Olaylar Ve Görüşler

Bağımsızlığın, özgürlüğün ve kurtuluşun limanı - Mehmet Şakir ÖRS

22 Temmuz 2023 Cumartesi

Seçim sonrasında yaşanan ekonomik ve sosyal gelişmeler içinde, İzmir Alsancak Limanı’nın Araplara satılacağı haberi birçok bakımdan simgesel bir önem taşıyor. Üstelik bu haber en yetkili ağızlardan doğrulanıyor.

İHRACAT KAPISI

İzmir, geçmişte Türkiye’nin ihracat üssü, İzmir Limanı da ihracat kapısıydı. İşte bütün bu işlevleri ve özellikleri ile liman kentin ve ticaret hayatının simgesiydi. Bir anlamda liman, İzmir’in ve Ege’nin aşı, işi ve ekmeğiydi. Ama aynı zamanda genç Türkiye Cumhuriyeti’nin iktisadi kalkınma kaldıracıydı. Cumhuriyetin ilk yılları ve özellikle de “ulusal iktisat” dönemi, bu kalkınma hamlesinin destanıdır.

İlk demiryolları ağının İzmir’de ve Ege Bölgesi’nde oluşturulması elbette tesadüfi değildi. Bu ağın limanla buluşturulması da iktisadi anlamda doğru ve bilinçli bir tercihti. Zamanla bu tercihlerden vazgeçilip buralara gerekli yatırımların yapılmayışı ve bu değerlerin kaderlerine terk edilmesi, çok yanlış olmuştur.

İZMİR’İN SİMGESİ

Yıllar önce, güzel kentimiz İzmir’in iktisat/ticaret tarihini tüm yönleriyle araştırıp yazmış ve kitaplaştırmıştık. İzmir Ticaret Odası (İZTO) tarafından yayımlanan “Yüzyıllar Köprüsü” isimli eserde (Yüzyıllar Köprüsü / Prof. Dr. Ferlâl Örs - Dr. Erkan Serçe - Mehmet Şakir Örs / 2002); bir ticaret ve ihracat kenti olan İzmir için limanın taşıdığı anlamı ve önemi ayrıntılı biçimde ortaya koymuştuk. İzmir, geçmişten geleceğe uzanan tarihsel süreçte, tam anlamıyla bir liman kentidir. Liman da İzmir’in simgesidir!
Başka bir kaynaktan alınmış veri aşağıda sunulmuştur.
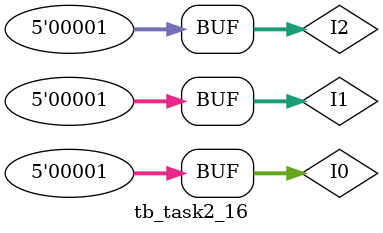
<source format=v>
`timescale 1ns / 1ps
`include "test\\task2_16.v"
module tb_task2_16;

    // task2_16 Parameters
    parameter PERIOD = 10;
    parameter WID = 5;

    // task2_16 Inputs
    reg [WID-1:0] I0 = 0;
    reg [WID-1:0] I1 = 0;
    reg [WID-1:0] I2 = 0;

    // task2_16 Outputs
    wire [WID-1:0] OUT;

    task2_16 #(
        .WID(WID)
    ) u_task2_16 (
        .I0(I0[WID-1:0]),
        .I1(I1[WID-1:0]),
        .I2(I2[WID-1:0]),
        .OUT(OUT[WID-1:0])
    );

    initial begin
        I0 = 0; I1 = 0; I2 = 0;
        #PERIOD;
        I0 = 0; I1 = 0; I2 = 1;
        #PERIOD;
        I0 = 0; I1 = 1; I2 = 0;
        #PERIOD;
        I0 = 0; I1 = 1; I2 = 1;
        #PERIOD;
        I0 = 1; I1 = 0; I2 = 0;
        #PERIOD;
        I0 = 1; I1 = 0; I2 = 1;
        #PERIOD;
        I0 = 1; I1 = 1; I2 = 0;
        #PERIOD;
        I0 = 1; I1 = 1; I2 = 1;
        #PERIOD;
    end

endmodule
</source>
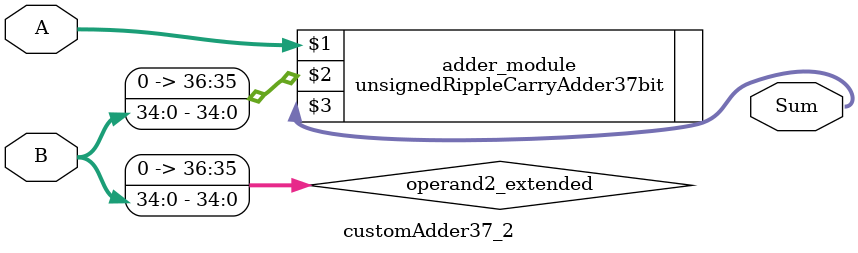
<source format=v>
module customAdder37_2(
                        input [36 : 0] A,
                        input [34 : 0] B,
                        
                        output [37 : 0] Sum
                );

        wire [36 : 0] operand2_extended;
        
        assign operand2_extended =  {2'b0, B};
        
        unsignedRippleCarryAdder37bit adder_module(
            A,
            operand2_extended,
            Sum
        );
        
        endmodule
        
</source>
Günümüzde bazı çevreler için artık pek bir anlam ifade etmiyor olsa da hiçbir zaman unutulmamalıdır. O İzmir ki ülkemizde “kurtuluşun ve kuruluşun kenti”dir! O satılması için şimdilerde kapı kapı dolaşılan liman ve benzeri değerlerimizin millileştirilmesi için, bir zamanlar ne mücadeleler verilmiştir! İşte adı üstünde, İzmir Alsancak Limanı bağımsızlığın ve özgürlüğün limanıdır!...

MİLLİLİK VE YERLİLİK!

Yıllardır gerekli yatırımlar yapılmayan ve kaderine terk edilen İzmir Limanı, şimdi elden çıkarılmaya ve Araplara satılmaya çalışılıyor. Üstelik sözde “millilik ve yerlilik” söylemlerinin şampiyonluğuna soyunanlar tarafından! Kurallara uygun bir “özelleştirme” bile sayılamayacak bu tartışmalı satışı sorgulamak ve buna karşı çıkmak; hem iktisadi ve hem de siyasi açıdan doğrudur, yerindedir.

Yatırımları zamanında yapmayıp, limanı kaderine terk eden iktidar çevrelerinin; şimdi bu satışı sorgulayanlara ve Araplara satılmasına karşı çıkanlara yönelttiği, “İzmir’in gelişmesini, büyümesini istemiyorlar’ suçlaması da anlamsızdır. Bu tam anlamıyla, hatanın ve eksikliğin üstünü örtme halidir!...

İzmir Limanı’nın kaderi/geleceği, kentin ve bölgenin ekonomik-sosyal gelişim bütünselliği içinde değerlendirilmelidir. Bunun için de başta yerel yönetim olmak üzere, İzmir’in yerel dinamiklerinin görüşleri dikkate alınmalıdır. İzmir Alsancak Limanı’nın, hem ülkemiz ve hem de güzel İzmir’imiz için taşıdığı tarihsel anlam ve değer unutulmamalıdır.